La plupart des demandeurs d’asile qui arrivent dans l’Union européenne (UE) en 2015, le font clandestinement par terre ou par mer, en transitant par plusieurs autres pays chemin faisant. Dans quelques-uns au moins de ces pays de transit, ils auraient eu la possibilité de s’arrêter et de séjourner dans des conditions de sécurité relative. Un tel mouvement en avant, met brutalement en évidence la question de l’endroit, entre les différents États, où se situe la responsabilité d’évaluer les demandes et d’accorder la protection lorsqu’elle est nécessaire. Mais cela ne signifie pas, ou ne devrait pas nécessairement signifier, le premier pays où arrivent les réfugiés en fuite.
Seul un nombre proportionnellement limité de réfugiés continuent leur mouvement en avant après avoir atteint un État proche de leur pays d’origine. Lorsqu’ils font ce choix, c’est souvent à cause du manque de protection ou de la qualité médiocre des conditions de protection qu’ils rencontrent dans les pays vers lesquels ils ont fui initialement, accès limité à l’assistance ou à d’autres moyens de survie, séparation des membres de famille et absence de solutions à long terme. Dans certains cas, ils perçoivent le risque de poursuivre un voyage clandestin comme moindre face aux risques encourus en restant dans l’État qu’ils ont atteint en premier lieu.
La Convention de 1951 sur les réfugiés et les autres instruments du droit international relatifs aux réfugiés ne stipulent pas avec précision de quelle manière les responsabilités en matière de protection devraient être partagées ou réparties entre les États. Malgré les efforts déployés au cours de nombreuses années, les processus multilatéraux n’ont pas été en mesure à ce jour de développer un cadre juridique mondial permettant de définir des moyens acceptés par tous en vue d’attribuer clairement et équitablement ces responsabilités, et susceptibles d’éviter la poursuite du déplacement à la recherche de protection et de solutions.[1]

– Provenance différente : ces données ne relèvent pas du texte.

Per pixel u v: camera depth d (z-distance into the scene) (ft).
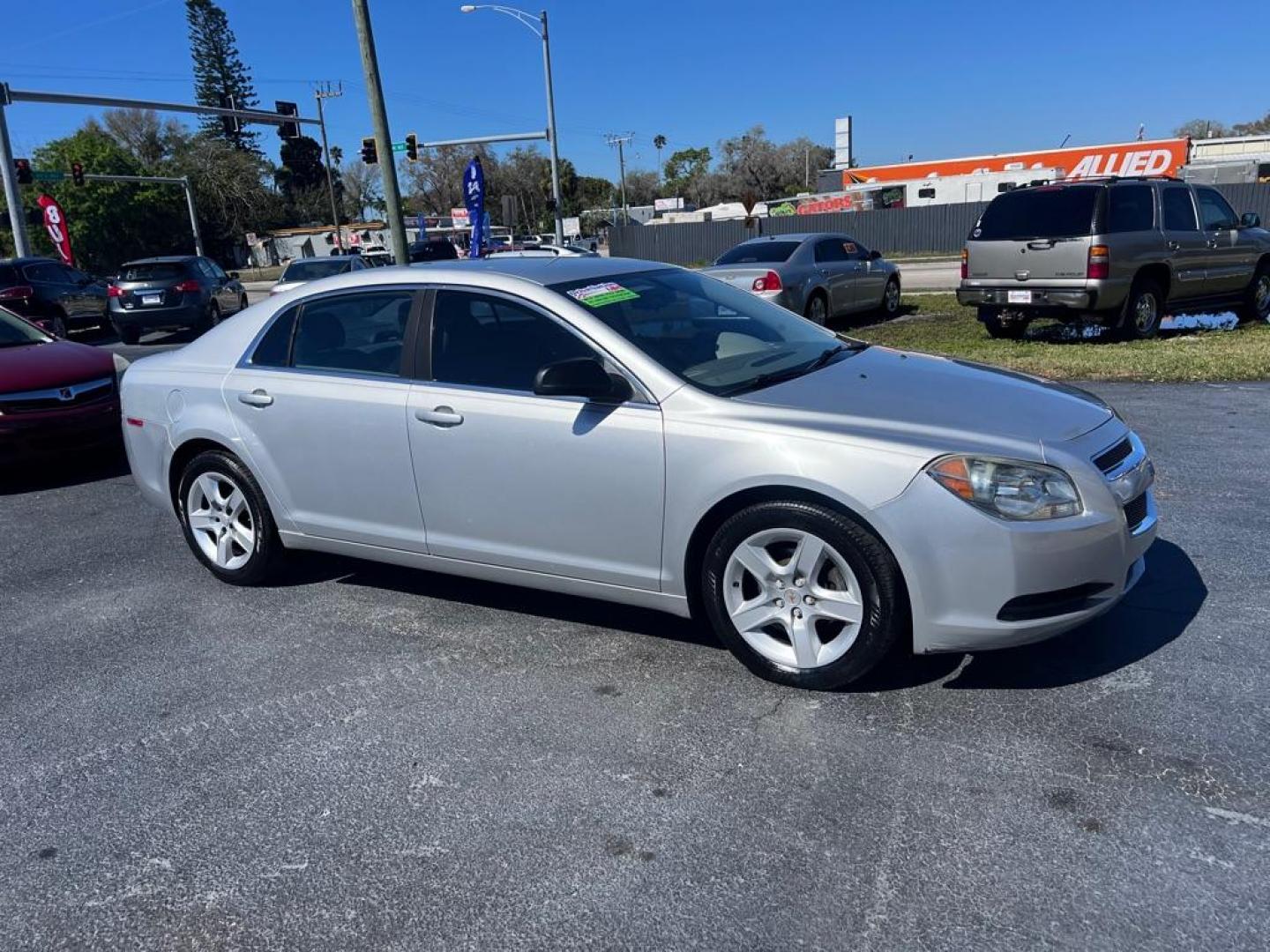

En Europe le système de Dublin a été élaboré en 1990 dans le but de clarifier sur quel État membre de l’Union européenne retomberait la responsabilité d’examiner la demande d’asile des requérants. Une tentative pour éviter un mouvement secondaire, et ce que certains appellent « l’asylum shopping » pratiqués par ceux qui ont déjà demandé l’asile dans un autre État européen.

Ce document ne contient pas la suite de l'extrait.